Task statement: With no word left out, write out the entire listing.

Extracted records:
★ ★ ★ ★

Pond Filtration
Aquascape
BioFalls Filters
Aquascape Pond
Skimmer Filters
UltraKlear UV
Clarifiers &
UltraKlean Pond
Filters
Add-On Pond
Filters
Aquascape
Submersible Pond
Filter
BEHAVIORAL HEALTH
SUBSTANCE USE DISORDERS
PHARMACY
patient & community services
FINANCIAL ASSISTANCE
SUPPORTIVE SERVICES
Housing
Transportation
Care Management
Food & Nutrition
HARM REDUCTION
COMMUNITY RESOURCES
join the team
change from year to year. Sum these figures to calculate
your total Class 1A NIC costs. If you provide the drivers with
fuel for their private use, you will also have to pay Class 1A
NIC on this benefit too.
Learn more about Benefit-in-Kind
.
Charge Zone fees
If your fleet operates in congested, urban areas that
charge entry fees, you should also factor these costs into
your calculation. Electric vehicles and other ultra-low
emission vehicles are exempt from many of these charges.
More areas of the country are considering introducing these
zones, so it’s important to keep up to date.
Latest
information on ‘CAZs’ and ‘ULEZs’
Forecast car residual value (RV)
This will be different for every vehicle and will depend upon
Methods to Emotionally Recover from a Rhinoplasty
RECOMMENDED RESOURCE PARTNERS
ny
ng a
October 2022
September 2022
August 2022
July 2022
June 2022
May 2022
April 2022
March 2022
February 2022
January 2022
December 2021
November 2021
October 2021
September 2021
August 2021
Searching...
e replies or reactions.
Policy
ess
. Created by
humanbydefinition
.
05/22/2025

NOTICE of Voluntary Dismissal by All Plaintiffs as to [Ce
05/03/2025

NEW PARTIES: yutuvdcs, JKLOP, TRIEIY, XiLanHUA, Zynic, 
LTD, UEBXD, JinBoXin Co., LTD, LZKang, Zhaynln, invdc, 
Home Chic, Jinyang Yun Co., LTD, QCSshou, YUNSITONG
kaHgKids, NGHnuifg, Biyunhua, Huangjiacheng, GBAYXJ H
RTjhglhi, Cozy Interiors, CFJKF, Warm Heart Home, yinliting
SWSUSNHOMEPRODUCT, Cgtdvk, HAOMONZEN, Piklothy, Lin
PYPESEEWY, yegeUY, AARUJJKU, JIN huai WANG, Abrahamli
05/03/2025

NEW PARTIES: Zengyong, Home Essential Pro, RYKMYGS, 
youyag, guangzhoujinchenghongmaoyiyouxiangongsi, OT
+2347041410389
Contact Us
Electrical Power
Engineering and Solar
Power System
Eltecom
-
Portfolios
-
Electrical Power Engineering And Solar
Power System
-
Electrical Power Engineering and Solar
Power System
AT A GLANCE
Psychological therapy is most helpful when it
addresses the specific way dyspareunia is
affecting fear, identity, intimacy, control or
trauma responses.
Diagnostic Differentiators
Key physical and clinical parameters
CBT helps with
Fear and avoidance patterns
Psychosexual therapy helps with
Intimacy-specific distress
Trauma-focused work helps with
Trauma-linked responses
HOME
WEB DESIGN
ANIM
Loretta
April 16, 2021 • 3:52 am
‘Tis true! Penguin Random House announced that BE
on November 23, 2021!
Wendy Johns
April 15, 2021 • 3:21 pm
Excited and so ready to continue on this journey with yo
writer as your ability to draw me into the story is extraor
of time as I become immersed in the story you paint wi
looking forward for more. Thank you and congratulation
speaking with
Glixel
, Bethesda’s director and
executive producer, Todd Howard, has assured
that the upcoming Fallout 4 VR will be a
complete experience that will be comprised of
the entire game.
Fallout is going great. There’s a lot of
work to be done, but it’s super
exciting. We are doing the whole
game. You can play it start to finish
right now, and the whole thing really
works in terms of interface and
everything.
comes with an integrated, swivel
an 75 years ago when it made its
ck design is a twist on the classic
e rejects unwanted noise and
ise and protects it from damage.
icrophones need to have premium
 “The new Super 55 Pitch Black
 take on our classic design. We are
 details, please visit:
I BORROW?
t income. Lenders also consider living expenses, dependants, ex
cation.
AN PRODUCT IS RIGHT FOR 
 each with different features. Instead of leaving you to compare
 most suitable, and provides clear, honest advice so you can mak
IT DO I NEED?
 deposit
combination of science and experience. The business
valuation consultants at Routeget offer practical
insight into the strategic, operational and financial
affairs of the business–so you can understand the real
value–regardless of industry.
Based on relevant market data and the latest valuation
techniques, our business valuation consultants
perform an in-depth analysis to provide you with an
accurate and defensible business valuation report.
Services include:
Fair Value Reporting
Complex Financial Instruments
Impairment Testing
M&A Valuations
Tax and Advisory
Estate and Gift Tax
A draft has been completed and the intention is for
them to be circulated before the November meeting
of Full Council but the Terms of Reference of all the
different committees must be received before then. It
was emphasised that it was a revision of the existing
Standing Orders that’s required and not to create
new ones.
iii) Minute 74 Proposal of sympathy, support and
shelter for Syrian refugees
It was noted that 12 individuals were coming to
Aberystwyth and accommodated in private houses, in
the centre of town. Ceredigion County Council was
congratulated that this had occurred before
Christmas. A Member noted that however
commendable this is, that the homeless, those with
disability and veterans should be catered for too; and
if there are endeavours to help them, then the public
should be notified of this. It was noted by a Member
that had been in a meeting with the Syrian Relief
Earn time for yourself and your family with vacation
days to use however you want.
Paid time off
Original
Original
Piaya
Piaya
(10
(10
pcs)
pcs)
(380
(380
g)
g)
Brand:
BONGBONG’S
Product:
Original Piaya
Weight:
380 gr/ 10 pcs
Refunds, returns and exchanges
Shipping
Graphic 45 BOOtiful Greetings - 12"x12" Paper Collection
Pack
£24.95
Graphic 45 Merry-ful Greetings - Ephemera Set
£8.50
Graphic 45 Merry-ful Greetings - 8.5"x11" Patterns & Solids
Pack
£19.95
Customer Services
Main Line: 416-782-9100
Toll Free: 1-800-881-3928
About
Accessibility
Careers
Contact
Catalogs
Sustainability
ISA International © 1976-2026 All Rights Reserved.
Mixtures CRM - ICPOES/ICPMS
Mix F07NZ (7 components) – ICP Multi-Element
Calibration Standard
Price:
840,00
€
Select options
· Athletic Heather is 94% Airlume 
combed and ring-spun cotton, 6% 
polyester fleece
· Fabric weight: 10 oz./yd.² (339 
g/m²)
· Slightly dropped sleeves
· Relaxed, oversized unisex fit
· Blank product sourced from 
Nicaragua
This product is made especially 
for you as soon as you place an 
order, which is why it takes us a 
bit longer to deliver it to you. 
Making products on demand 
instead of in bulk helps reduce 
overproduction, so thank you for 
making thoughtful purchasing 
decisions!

★ ★ ★ ★

Solution to the exercise:
Pond Filtration
Aquascape
BioFalls Filters
Aquascape Pond
Skimmer Filters
UltraKlear UV
Clarifiers &
UltraKlean Pond
Filters
Add-On Pond
Filters
Aquascape
Submersible Pond
Filter
BEHAVIORAL HEALTH
SUBSTANCE USE DISORDERS
PHARMACY
patient & community services
FINANCIAL ASSISTANCE
SUPPORTIVE SERVICES
Housing
Transportation
Care Management
Food & Nutrition
HARM REDUCTION
COMMUNITY RESOURCES
join the team
change from year to year. Sum these figures to calculate
your total Class 1A NIC costs. If you provide the drivers with
fuel for their private use, you will also have to pay Class 1A
NIC on this benefit too.
Learn more about Benefit-in-Kind
.
Charge Zone fees
If your fleet operates in congested, urban areas that
charge entry fees, you should also factor these costs into
your calculation. Electric vehicles and other ultra-low
emission vehicles are exempt from many of these charges.
More areas of the country are considering introducing these
zones, so it’s important to keep up to date.
Latest
information on ‘CAZs’ and ‘ULEZs’
Forecast car residual value (RV)
This will be different for every vehicle and will depend upon
Methods to Emotionally Recover from a Rhinoplasty
RECOMMENDED RESOURCE PARTNERS
ny
ng a
October 2022
September 2022
August 2022
July 2022
June 2022
May 2022
April 2022
March 2022
February 2022
January 2022
December 2021
November 2021
October 2021
September 2021
August 2021
Searching...
e replies or reactions.
Policy
ess
. Created by
humanbydefinition
.
05/22/2025

NOTICE of Voluntary Dismissal by All Plaintiffs as to [Ce
05/03/2025

NEW PARTIES: yutuvdcs, JKLOP, TRIEIY, XiLanHUA, Zynic, 
LTD, UEBXD, JinBoXin Co., LTD, LZKang, Zhaynln, invdc, 
Home Chic, Jinyang Yun Co., LTD, QCSshou, YUNSITONG
kaHgKids, NGHnuifg, Biyunhua, Huangjiacheng, GBAYXJ H
RTjhglhi, Cozy Interiors, CFJKF, Warm Heart Home, yinliting
SWSUSNHOMEPRODUCT, Cgtdvk, HAOMONZEN, Piklothy, Lin
PYPESEEWY, yegeUY, AARUJJKU, JIN huai WANG, Abrahamli
05/03/2025

NEW PARTIES: Zengyong, Home Essential Pro, RYKMYGS, 
youyag, guangzhoujinchenghongmaoyiyouxiangongsi, OT
+2347041410389
Contact Us
Electrical Power
Engineering and Solar
Power System
Eltecom
-
Portfolios
-
Electrical Power Engineering And Solar
Power System
-
Electrical Power Engineering and Solar
Power System
AT A GLANCE
Psychological therapy is most helpful when it
addresses the specific way dyspareunia is
affecting fear, identity, intimacy, control or
trauma responses.
Diagnostic Differentiators
Key physical and clinical parameters
CBT helps with
Fear and avoidance patterns
Psychosexual therapy helps with
Intimacy-specific distress
Trauma-focused work helps with
Trauma-linked responses
HOME
WEB DESIGN
ANIM
Loretta
April 16, 2021 • 3:52 am
‘Tis true! Penguin Random House announced that BE
on November 23, 2021!
Wendy Johns
April 15, 2021 • 3:21 pm
Excited and so ready to continue on this journey with yo
writer as your ability to draw me into the story is extraor
of time as I become immersed in the story you paint wi
looking forward for more. Thank you and congratulation
speaking with
Glixel
, Bethesda’s director and
executive producer, Todd Howard, has assured
that the upcoming Fallout 4 VR will be a
complete experience that will be comprised of
the entire game.
Fallout is going great. There’s a lot of
work to be done, but it’s super
exciting. We are doing the whole
game. You can play it start to finish
right now, and the whole thing really
works in terms of interface and
everything.
comes with an integrated, swivel
an 75 years ago when it made its
ck design is a twist on the classic
e rejects unwanted noise and
ise and protects it from damage.
icrophones need to have premium
 “The new Super 55 Pitch Black
 take on our classic design. We are
 details, please visit:
I BORROW?
t income. Lenders also consider living expenses, dependants, ex
cation.
AN PRODUCT IS RIGHT FOR 
 each with different features. Instead of leaving you to compare
 most suitable, and provides clear, honest advice so you can mak
IT DO I NEED?
 deposit
combination of science and experience. The business
valuation consultants at Routeget offer practical
insight into the strategic, operational and financial
affairs of the business–so you can understand the real
value–regardless of industry.
Based on relevant market data and the latest valuation
techniques, our business valuation consultants
perform an in-depth analysis to provide you with an
accurate and defensible business valuation report.
Services include:
Fair Value Reporting
Complex Financial Instruments
Impairment Testing
M&A Valuations
Tax and Advisory
Estate and Gift Tax
A draft has been completed and the intention is for
them to be circulated before the November meeting
of Full Council but the Terms of Reference of all the
different committees must be received before then. It
was emphasised that it was a revision of the existing
Standing Orders that’s required and not to create
new ones.
iii) Minute 74 Proposal of sympathy, support and
shelter for Syrian refugees
It was noted that 12 individuals were coming to
Aberystwyth and accommodated in private houses, in
the centre of town. Ceredigion County Council was
congratulated that this had occurred before
Christmas. A Member noted that however
commendable this is, that the homeless, those with
disability and veterans should be catered for too; and
if there are endeavours to help them, then the public
should be notified of this. It was noted by a Member
that had been in a meeting with the Syrian Relief
Earn time for yourself and your family with vacation
days to use however you want.
Paid time off
Original
Original
Piaya
Piaya
(10
(10
pcs)
pcs)
(380
(380
g)
g)
Brand:
BONGBONG’S
Product:
Original Piaya
Weight:
380 gr/ 10 pcs
Refunds, returns and exchanges
Shipping
Graphic 45 BOOtiful Greetings - 12"x12" Paper Collection
Pack
£24.95
Graphic 45 Merry-ful Greetings - Ephemera Set
£8.50
Graphic 45 Merry-ful Greetings - 8.5"x11" Patterns & Solids
Pack
£19.95
Customer Services
Main Line: 416-782-9100
Toll Free: 1-800-881-3928
About
Accessibility
Careers
Contact
Catalogs
Sustainability
ISA International © 1976-2026 All Rights Reserved.
Mixtures CRM - ICPOES/ICPMS
Mix F07NZ (7 components) – ICP Multi-Element
Calibration Standard
Price:
840,00
€
Select options
· Athletic Heather is 94% Airlume 
combed and ring-spun cotton, 6% 
polyester fleece
· Fabric weight: 10 oz./yd.² (339 
g/m²)
· Slightly dropped sleeves
· Relaxed, oversized unisex fit
· Blank product sourced from 
Nicaragua
This product is made especially 
for you as soon as you place an 
order, which is why it takes us a 
bit longer to deliver it to you. 
Making products on demand 
instead of in bulk helps reduce 
overproduction, so thank you for 
making thoughtful purchasing 
decisions!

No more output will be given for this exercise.